Last Wednesday, the government set a global precedent with its Climate Change Response Bill, also referred to as the Zero Carbon bill, which aims to help limit the global average temperature increase to 1.5° Celsius over the next 30 years.

 

This goal, set out in the bill, seeks to “strike a balance between flexibility and prescription in New Zealand’s long-term transition”.

 

Its “split gases approach” treats long-lived gases (such as carbon dioxide and nitrous oxide) differently to short-lived gases (e.g. methane).

 

All greenhouse gas emissions, aside from methane, will need to be reduced to net zero by January 1, 2050. The reduction target for methane, which primarily comes from the agricultural industry, is 10% by 2030.  

 

Climate change professor David Frame said that New Zealand is world-leading in its split gases approach.

 

“Carbon dioxide and nitrous oxide continue to warm as long as you’re omitting any of them, but if methane emissions decline then they’re cooling the climate.
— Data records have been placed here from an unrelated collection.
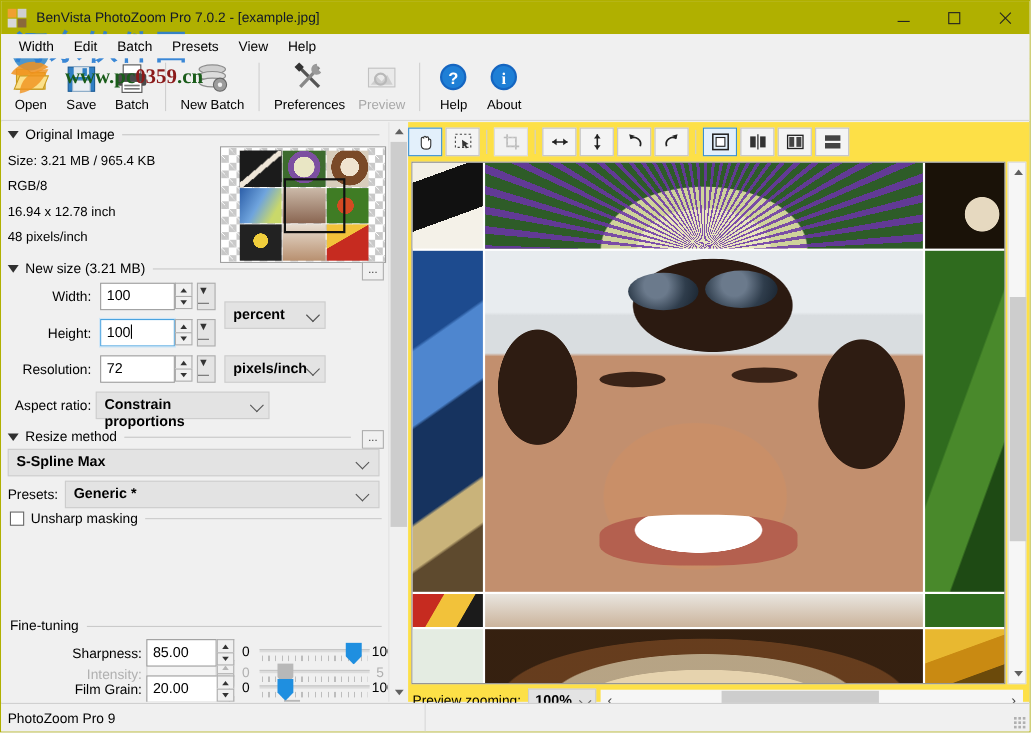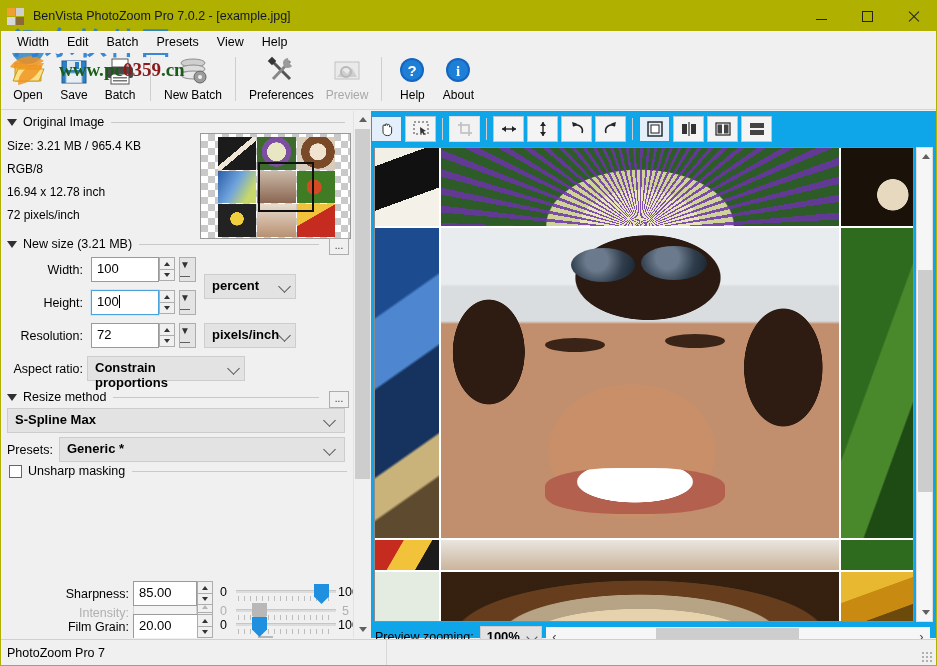--- a/index.html
+++ b/index.html
@@ -133,21 +133,21 @@
   
   .lsb { position:absolute; left:352px; top:110px; width:17px; height:527px;
          background:#f0f0f0; border-left:1px solid #e2e2e2; }
   .sb-arrow { width:17px; height:17px; display:flex; align-items:center; justify-content:center; }
   .sb-up { width:0;height:0;border-left:4px solid transparent;border-right:4px solid transparent;border-bottom:5px solid #606060; }
   .sb-dn { width:0;height:0;border-left:4px solid transparent;border-right:4px solid transparent;border-top:5px solid #606060; }
   .sb-thumb { position:absolute; left:1px; width:15px; background:#cdcdcd; }
 
   
   .rightpane { position:absolute; left:370px; top:110px; width:565px; height:527px;
-               background:#0ea5e9; }
+               background:#fde047; }
   .ptoolbar { position:absolute; left:0; top:2px; width:565px; height:32px;
               display:flex; align-items:center; }
   .pbtn { width:31px; height:26px; border:1px solid #c4c4c4; background:#f4f4f4;
           margin-right:3px; display:flex; align-items:center; justify-content:center;
           position:relative; }
   .pbtn.active { border:1px solid #3a90d0; background:#e3f0fb; }
   .pbtn.dis { border:1px solid #dcdcdc; background:#f2f2f2; }
   .psep { width:1px; height:22px; background:#cfcfcf; margin:0 6px 0 3px; }
 
   .canvas { position:absolute; left:3px; top:36px; width:540px; height:475px;
@@ -318,21 +318,21 @@
   <div class="leftpanel">
 
     <div class="grp grp-head" style="top:4px; width:338px;">
       <span class="tri"></span>
       <span>Original Image</span>
       <span class="grp-line"></span>
     </div>
     <div class="info-line" style="top:28px">Size: 3.21 MB / 965.4 KB</div>
     <div class="info-line" style="top:51px">RGB/8</div>
     <div class="info-line" style="top:74px">16.94 x 12.78 inch</div>
-    <div class="info-line" style="top:97px">72 pixels/inch</div>
+    <div class="info-line" style="top:97px">48 pixels/inch</div>
 
     <div class="thumbbox" style="top:22px">
       <div class="checker"></div>
       <div class="thumbgrid">
         <div style="background:linear-gradient(140deg,#1b1b1b 0 45%,#efe6d8 45% 55%,#1b1b1b 55%),#222"></div>
         <div style="background:radial-gradient(circle at 50% 45%,#e9e6c4 0 35%,#7c4fa0 36% 55%,#3d6b2e 56%)"></div>
         <div style="background:radial-gradient(circle at 55% 45%,#f0e3cf 0 30%,#7a4a28 31% 60%,#d8cdbb 61%)"></div>
         <div style="background:linear-gradient(120deg,#2c5ea8,#6fa4dd 45%,#c9d86a 80%)"></div>
         <div style="background:linear-gradient(#cbb9a8,#8a6652)"></div>
         <div style="background:radial-gradient(circle at 45% 50%,#d44a22 0 28%,#3f7c24 29%)"></div>
@@ -451,20 +451,26 @@
           <span class="arw-u"></span>
         </div>
     </div>
     <div class="sminmax dis" style="left:219px; top:526px">0</div>
     <div class="slider" style="left:235px; top:525px; width:100px">
 
       <div class="sthumb gray" style="left:22px"></div>
     </div>
     <div class="sminmax dis" style="left:337px; top:526px">10</div>
 
+    <div class="sgroup" style="top:451px; width:338px">
+      <div class="sg-head">
+        <span>Fine-tuning</span>
+        <span class="sg-line"></span>
+      </div>
+    </div>
 
     <div class="lbl-r" style="left:10px; top:476px; width:118px">Sharpness:</div>
     <div class="tbox" style="left:132px; top:470px; width:64px">85.00</div>
     <div class="spin" style="left:196px; top:470px">
       <div class="up">
           <span class="arw-u"></span>
         </div>
       <div class="dn">
           <span class="arw-d"></span>
         </div>
@@ -650,18 +656,18 @@
       </span>
     </div>
     <div class="hsb">
       <div class="hsb-arw" style="left:0">‹</div>
       <div class="hsb-thumb"></div>
       <div class="hsb-arw" style="right:0">›</div>
     </div>
   </div>
 
   <div class="statusbar">
-    <span class="status-text">PhotoZoom Pro 7</span>
+    <span class="status-text">PhotoZoom Pro 9</span>
     <span class="status-sep"></span>
     <span class="grip"></span>
   </div>
 
 </div>
 
 </body></html>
So they’re undoing previous warming.”

 

Spokespeople from organisations like Federated Farmers and Beef + Lamb New Zealand are calling the methane goals unfair and unreasonable.

 

Frame agrees that the farmers have a good point, “We haven’t really had a public burden-sharing conversation, so farmers will be asked not just to stop their warming from methane, […]  but they’re going to be asked to mask everyone else’s’ warming, while everyone else is still driving cars and flying airplanes.”

 

Jason Young, Political Science and International Relations Professor, said that it’s important for advocates of the bill to continue pressuring these sanctions on individual industries.

 

“If the regulatory framework is robust and has teeth, New Zealand business will adapt and seize the domestic and international opportunities sustainable business presents.”

 

“There is a legitimate conversation to be had about what the sea of balance is between sectoral efforts to combat climate change,” said Frame.